→ **The task**: Each line below either holds the string "lines" or doesn't. Count those that do and give only the number.

→ **Stored dataset items**:
•••••

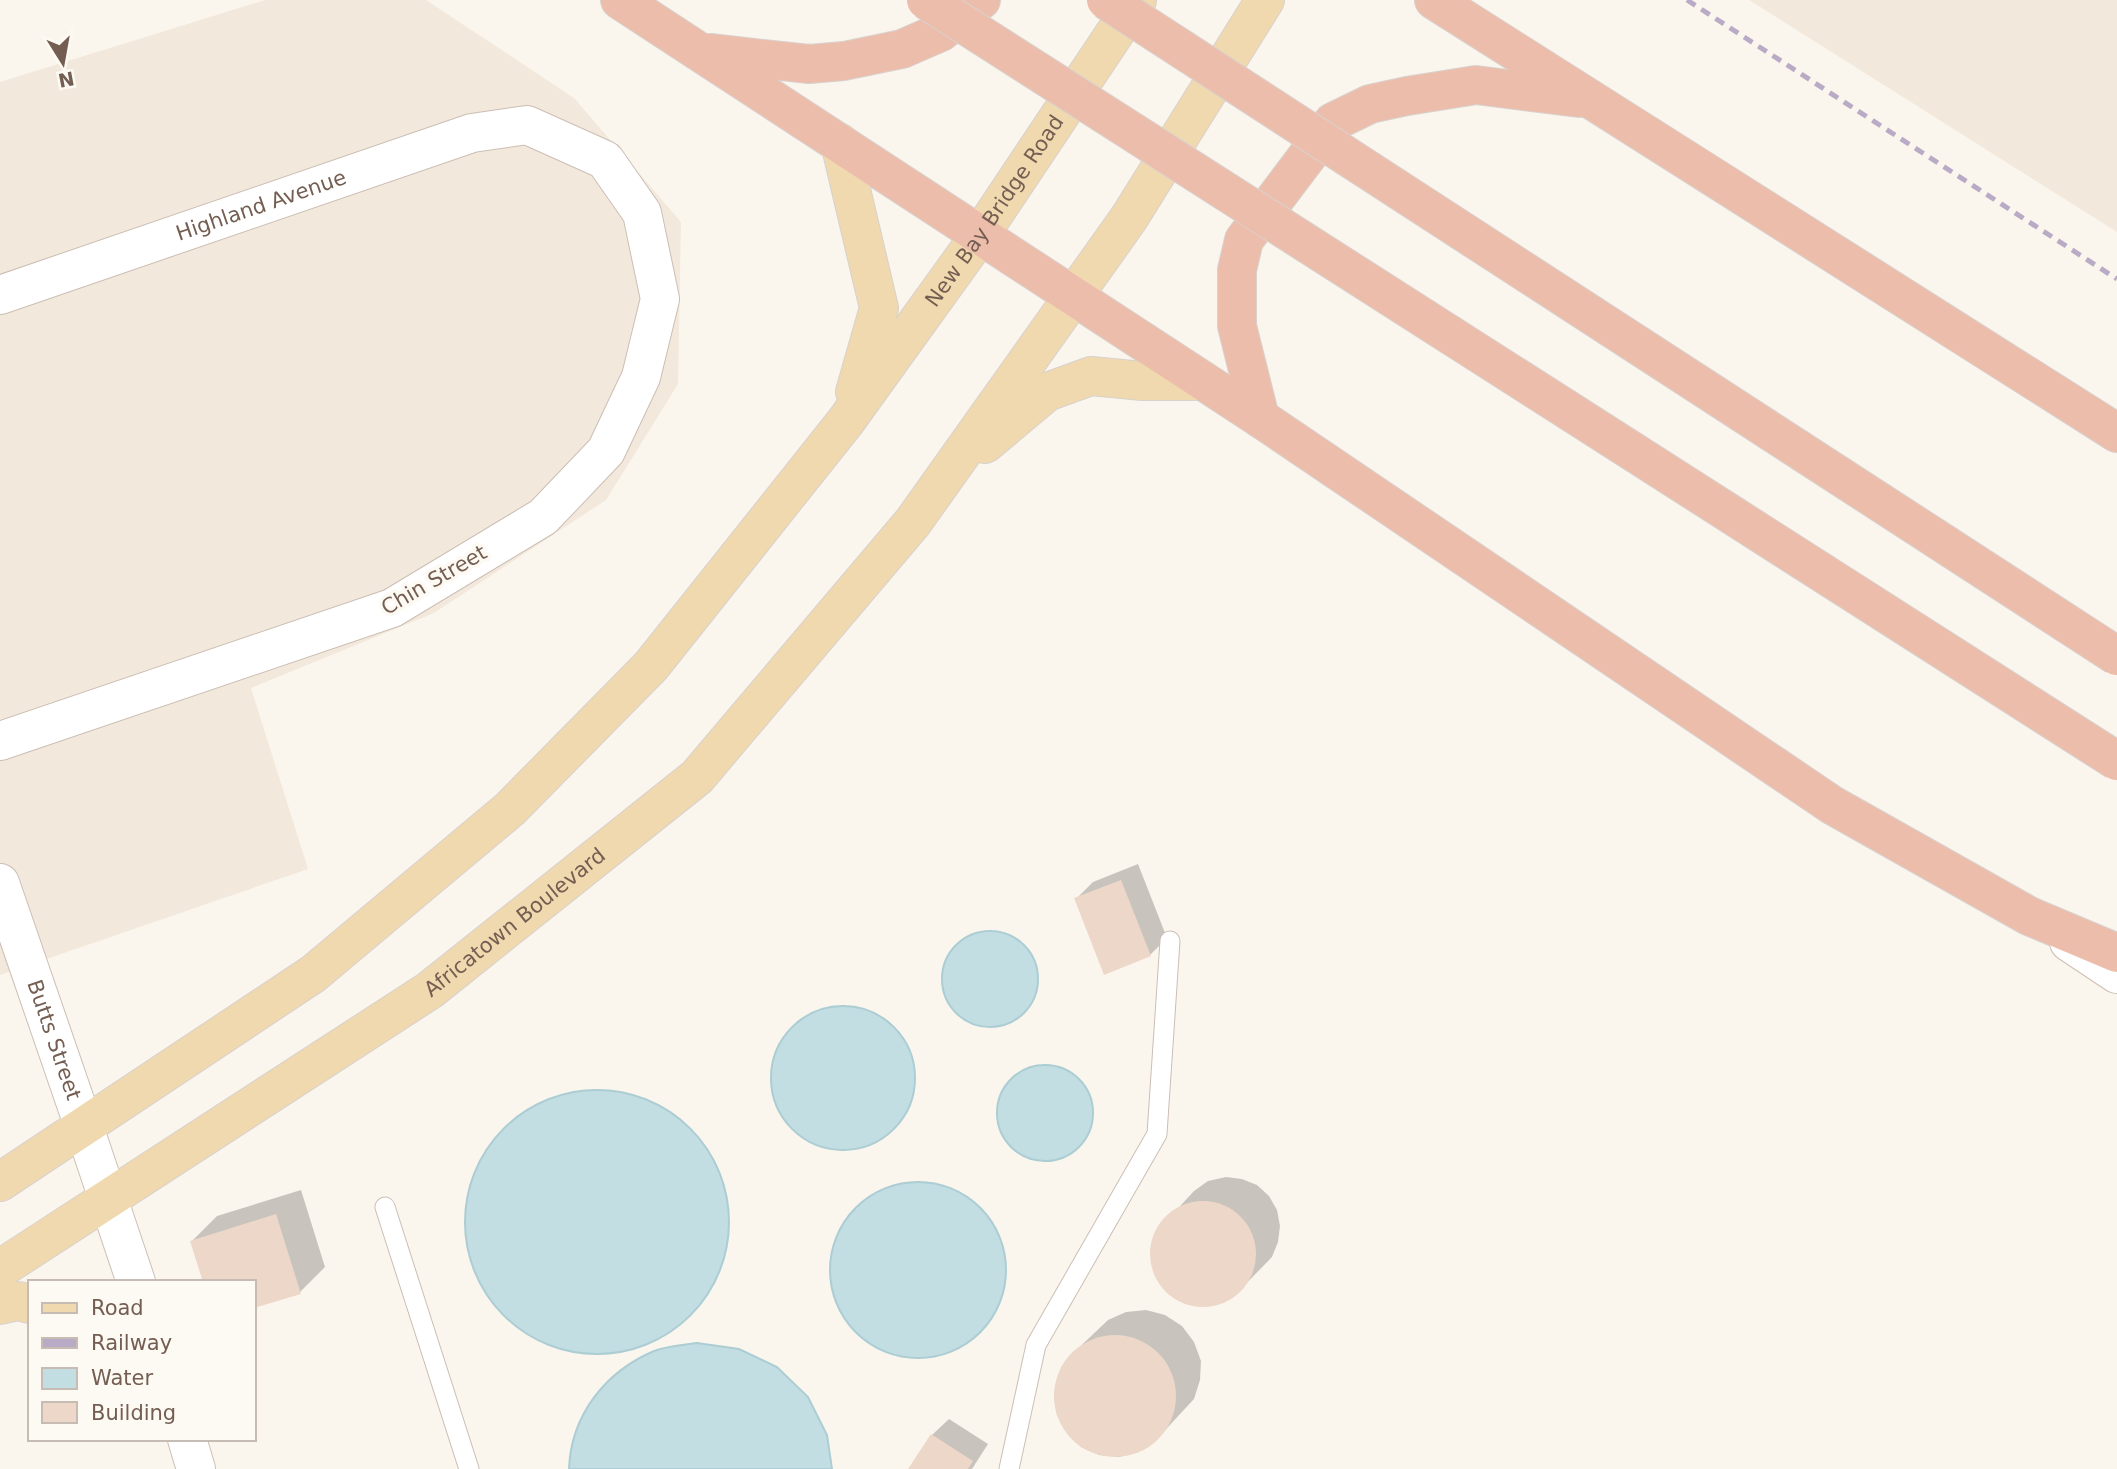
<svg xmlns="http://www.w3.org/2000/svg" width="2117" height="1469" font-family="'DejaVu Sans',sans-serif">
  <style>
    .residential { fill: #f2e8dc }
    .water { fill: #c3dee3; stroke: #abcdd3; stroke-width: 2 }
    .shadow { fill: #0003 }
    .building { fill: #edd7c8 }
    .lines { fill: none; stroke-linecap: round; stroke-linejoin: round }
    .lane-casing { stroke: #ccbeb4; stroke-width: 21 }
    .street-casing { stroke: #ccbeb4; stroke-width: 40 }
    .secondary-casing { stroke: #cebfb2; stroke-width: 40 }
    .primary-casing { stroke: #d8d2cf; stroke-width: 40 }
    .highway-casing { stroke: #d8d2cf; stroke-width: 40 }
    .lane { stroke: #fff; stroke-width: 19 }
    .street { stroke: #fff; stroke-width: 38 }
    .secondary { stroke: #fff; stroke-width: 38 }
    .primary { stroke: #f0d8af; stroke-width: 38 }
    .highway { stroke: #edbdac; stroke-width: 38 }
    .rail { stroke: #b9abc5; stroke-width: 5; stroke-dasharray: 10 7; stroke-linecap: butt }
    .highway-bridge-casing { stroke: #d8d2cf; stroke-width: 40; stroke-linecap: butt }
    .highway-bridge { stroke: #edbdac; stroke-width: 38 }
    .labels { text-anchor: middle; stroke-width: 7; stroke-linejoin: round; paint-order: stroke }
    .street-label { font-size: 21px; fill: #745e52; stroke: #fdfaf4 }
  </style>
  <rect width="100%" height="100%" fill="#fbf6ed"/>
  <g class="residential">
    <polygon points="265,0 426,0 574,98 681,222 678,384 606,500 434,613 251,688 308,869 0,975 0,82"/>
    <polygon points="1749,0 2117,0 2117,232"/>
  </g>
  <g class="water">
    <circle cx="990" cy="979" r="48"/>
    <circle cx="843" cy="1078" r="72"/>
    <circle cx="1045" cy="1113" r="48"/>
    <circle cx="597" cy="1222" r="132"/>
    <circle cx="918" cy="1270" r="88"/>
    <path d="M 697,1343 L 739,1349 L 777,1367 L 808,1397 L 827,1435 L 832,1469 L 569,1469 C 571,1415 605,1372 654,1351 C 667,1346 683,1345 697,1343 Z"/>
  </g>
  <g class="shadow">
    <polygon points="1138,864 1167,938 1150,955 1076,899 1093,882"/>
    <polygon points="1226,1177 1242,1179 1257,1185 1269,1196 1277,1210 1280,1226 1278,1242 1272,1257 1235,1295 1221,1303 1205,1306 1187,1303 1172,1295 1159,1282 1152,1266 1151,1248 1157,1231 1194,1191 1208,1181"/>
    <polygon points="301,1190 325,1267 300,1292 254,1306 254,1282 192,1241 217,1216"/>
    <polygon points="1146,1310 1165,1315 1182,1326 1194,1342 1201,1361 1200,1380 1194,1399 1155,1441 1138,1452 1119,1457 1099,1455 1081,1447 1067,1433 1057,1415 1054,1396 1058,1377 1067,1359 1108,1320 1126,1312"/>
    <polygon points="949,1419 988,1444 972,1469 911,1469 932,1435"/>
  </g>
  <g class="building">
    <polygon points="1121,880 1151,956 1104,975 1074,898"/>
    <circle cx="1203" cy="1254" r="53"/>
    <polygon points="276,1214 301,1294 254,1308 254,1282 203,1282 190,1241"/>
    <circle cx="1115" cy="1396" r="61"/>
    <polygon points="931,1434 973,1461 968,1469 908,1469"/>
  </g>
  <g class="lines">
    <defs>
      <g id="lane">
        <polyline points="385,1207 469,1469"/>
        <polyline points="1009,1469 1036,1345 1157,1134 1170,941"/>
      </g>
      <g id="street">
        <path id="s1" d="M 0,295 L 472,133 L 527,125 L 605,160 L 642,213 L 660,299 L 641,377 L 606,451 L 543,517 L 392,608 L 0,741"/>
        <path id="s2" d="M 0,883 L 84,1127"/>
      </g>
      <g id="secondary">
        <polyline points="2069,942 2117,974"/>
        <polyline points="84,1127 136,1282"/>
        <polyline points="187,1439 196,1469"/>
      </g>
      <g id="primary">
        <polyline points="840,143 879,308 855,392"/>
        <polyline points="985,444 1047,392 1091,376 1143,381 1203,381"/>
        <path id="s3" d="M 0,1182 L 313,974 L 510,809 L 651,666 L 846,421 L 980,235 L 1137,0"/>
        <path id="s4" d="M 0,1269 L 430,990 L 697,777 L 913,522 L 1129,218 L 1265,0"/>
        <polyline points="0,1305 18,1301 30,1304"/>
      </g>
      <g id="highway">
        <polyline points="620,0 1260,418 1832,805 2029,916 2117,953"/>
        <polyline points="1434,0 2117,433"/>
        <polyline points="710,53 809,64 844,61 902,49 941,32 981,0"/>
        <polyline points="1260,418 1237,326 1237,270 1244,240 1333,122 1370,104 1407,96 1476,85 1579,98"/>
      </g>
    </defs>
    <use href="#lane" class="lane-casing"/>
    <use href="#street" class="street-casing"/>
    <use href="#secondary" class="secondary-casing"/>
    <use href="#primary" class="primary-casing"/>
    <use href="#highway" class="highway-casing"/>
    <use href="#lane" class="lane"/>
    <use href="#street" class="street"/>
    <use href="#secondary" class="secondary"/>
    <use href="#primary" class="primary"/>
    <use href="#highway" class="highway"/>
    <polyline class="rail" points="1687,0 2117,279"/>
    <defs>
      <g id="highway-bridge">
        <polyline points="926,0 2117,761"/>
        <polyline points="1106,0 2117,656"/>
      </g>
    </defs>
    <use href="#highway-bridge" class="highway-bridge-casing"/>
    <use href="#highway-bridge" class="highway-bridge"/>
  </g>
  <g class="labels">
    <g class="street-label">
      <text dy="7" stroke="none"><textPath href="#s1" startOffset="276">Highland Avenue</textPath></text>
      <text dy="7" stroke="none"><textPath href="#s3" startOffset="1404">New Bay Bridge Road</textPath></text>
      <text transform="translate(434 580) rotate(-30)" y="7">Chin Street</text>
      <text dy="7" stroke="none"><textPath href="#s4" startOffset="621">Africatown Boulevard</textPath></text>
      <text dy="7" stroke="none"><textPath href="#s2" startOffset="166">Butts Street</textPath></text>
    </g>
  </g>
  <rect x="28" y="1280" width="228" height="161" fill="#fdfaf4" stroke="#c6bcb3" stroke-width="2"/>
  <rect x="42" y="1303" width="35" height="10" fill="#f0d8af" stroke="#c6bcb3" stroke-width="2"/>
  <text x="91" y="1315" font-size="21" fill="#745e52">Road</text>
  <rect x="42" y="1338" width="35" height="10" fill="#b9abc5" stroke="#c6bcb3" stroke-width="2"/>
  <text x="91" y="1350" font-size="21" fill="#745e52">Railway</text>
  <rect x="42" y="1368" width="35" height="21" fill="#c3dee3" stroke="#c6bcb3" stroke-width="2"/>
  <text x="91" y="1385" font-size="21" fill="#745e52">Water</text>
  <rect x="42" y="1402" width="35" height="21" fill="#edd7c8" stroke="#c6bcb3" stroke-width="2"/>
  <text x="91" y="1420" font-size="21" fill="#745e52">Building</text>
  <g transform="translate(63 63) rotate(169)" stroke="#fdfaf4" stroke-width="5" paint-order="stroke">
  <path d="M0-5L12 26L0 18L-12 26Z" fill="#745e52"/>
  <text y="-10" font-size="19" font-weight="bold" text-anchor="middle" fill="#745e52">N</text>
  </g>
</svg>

•••••

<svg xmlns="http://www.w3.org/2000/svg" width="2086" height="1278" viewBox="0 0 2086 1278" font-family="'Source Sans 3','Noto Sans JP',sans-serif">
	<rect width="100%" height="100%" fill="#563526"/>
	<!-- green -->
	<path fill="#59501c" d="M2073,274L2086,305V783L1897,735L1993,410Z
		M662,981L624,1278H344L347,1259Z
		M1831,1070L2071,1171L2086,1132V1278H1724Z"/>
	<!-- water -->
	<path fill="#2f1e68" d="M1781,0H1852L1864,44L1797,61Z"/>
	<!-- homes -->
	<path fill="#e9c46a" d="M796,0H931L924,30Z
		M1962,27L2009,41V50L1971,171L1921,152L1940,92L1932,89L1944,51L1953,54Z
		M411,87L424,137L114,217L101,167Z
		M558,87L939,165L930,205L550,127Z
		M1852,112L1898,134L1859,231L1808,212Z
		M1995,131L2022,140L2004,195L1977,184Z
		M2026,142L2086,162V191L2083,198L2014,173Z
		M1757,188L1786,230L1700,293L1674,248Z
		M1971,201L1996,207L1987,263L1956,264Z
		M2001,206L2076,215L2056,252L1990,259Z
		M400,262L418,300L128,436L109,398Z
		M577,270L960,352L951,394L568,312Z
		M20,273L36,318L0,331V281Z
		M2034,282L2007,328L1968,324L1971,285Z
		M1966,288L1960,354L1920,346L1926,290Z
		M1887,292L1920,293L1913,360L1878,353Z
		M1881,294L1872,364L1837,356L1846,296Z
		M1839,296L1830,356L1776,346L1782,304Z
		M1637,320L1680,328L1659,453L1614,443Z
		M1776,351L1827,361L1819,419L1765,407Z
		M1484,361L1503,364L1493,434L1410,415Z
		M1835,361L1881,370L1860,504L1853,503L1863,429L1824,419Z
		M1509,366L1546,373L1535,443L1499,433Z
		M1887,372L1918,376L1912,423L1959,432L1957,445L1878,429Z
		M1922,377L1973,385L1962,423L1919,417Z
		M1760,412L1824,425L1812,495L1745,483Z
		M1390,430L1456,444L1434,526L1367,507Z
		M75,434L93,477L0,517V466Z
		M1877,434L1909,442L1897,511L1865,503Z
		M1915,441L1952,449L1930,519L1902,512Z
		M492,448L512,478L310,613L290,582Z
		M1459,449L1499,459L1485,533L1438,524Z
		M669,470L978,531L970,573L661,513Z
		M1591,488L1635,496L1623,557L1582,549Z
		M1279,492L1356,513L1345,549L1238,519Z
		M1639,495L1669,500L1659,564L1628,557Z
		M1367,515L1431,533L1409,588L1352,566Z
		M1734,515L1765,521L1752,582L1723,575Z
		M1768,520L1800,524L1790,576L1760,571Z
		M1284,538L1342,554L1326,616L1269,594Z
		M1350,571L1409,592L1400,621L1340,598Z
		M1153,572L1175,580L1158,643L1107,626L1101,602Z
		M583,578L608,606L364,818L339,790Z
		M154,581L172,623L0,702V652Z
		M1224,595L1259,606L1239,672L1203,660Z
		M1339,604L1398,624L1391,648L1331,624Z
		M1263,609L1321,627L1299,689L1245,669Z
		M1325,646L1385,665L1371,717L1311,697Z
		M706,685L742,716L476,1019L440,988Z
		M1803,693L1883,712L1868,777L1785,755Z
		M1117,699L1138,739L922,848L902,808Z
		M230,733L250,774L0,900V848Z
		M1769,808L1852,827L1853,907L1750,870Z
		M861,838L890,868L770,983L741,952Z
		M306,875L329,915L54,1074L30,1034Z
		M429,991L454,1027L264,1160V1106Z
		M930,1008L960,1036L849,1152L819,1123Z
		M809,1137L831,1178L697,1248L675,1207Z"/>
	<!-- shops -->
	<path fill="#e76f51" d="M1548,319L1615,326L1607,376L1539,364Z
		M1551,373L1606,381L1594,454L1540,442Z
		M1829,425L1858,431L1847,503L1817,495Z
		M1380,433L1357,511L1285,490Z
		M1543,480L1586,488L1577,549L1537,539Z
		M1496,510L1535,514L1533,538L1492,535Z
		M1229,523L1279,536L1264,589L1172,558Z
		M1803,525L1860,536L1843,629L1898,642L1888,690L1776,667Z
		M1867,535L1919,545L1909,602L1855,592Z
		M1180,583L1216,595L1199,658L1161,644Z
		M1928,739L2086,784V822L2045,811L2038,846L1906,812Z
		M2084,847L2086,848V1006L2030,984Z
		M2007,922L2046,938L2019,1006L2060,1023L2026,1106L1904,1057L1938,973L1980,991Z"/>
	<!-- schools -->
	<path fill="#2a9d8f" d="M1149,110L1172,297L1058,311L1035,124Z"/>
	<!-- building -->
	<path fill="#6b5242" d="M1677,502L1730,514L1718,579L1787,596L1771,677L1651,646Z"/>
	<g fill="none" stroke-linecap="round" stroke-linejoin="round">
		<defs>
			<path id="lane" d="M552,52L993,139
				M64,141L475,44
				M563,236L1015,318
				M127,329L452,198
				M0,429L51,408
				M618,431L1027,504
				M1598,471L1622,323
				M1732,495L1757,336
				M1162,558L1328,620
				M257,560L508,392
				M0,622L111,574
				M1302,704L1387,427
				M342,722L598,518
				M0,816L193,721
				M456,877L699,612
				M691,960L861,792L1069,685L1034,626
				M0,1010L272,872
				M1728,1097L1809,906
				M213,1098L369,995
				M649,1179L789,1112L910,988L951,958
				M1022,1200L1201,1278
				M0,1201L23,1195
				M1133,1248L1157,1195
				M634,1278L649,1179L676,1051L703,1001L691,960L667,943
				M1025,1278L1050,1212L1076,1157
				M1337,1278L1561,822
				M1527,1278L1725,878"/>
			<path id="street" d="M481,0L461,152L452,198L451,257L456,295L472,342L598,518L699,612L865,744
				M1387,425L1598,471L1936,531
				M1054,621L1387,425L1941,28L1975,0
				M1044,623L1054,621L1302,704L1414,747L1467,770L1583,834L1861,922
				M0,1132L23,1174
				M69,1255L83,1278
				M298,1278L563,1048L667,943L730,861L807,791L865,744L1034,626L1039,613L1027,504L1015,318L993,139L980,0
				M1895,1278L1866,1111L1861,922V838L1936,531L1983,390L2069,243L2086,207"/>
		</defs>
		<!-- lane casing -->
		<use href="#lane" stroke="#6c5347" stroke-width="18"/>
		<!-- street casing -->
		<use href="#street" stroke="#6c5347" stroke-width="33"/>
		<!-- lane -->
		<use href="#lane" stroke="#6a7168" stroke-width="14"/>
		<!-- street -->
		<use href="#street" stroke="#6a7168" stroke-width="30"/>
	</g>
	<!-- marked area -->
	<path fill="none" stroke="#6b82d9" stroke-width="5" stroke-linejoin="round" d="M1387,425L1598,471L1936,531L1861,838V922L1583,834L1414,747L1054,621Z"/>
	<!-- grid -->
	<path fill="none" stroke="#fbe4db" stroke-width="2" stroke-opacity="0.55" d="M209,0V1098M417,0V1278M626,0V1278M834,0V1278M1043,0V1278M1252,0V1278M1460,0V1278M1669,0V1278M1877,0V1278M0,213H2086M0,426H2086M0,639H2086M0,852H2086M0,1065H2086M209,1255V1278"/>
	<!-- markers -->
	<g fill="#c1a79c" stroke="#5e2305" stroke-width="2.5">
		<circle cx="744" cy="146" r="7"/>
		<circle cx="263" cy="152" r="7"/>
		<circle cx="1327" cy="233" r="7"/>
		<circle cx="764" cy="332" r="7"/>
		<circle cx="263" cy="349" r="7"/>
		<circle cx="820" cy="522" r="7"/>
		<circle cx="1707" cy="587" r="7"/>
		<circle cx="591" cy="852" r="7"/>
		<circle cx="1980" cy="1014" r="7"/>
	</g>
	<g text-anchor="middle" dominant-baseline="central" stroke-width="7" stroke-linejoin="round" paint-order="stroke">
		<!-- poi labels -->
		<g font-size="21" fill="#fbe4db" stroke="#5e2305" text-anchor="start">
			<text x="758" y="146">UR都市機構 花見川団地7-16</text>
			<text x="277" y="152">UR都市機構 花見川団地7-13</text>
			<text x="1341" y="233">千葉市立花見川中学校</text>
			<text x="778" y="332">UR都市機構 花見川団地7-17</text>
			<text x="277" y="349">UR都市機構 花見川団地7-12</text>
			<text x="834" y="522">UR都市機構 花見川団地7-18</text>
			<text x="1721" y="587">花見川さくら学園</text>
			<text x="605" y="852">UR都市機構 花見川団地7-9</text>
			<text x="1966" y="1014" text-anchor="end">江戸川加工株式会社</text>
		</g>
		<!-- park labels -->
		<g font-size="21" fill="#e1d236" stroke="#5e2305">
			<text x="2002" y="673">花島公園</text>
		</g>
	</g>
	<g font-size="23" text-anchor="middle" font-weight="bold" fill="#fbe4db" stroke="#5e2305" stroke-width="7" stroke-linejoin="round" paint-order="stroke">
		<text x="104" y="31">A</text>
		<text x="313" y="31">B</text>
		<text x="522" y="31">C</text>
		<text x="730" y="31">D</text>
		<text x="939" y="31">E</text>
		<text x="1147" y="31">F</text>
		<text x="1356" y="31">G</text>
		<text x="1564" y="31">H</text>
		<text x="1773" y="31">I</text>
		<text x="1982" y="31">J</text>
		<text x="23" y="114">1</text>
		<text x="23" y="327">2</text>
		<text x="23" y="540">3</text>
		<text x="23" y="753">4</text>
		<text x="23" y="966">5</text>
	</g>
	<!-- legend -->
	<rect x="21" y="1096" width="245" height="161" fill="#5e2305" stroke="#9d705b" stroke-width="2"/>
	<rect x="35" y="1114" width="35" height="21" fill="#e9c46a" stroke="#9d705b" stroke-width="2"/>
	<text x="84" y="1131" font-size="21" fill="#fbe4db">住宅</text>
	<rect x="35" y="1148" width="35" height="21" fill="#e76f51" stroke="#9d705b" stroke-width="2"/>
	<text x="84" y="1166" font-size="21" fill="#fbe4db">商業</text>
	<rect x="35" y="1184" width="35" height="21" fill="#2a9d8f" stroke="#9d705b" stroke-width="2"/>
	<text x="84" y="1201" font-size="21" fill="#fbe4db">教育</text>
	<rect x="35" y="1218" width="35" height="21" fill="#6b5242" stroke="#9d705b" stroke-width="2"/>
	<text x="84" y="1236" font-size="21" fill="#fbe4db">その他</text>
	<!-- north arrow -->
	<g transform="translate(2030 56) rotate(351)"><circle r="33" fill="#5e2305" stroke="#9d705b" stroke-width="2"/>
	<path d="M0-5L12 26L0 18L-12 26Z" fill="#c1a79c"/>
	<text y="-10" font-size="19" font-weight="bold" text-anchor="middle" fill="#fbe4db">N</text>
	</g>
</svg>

•••••

→ **Answer section**: 2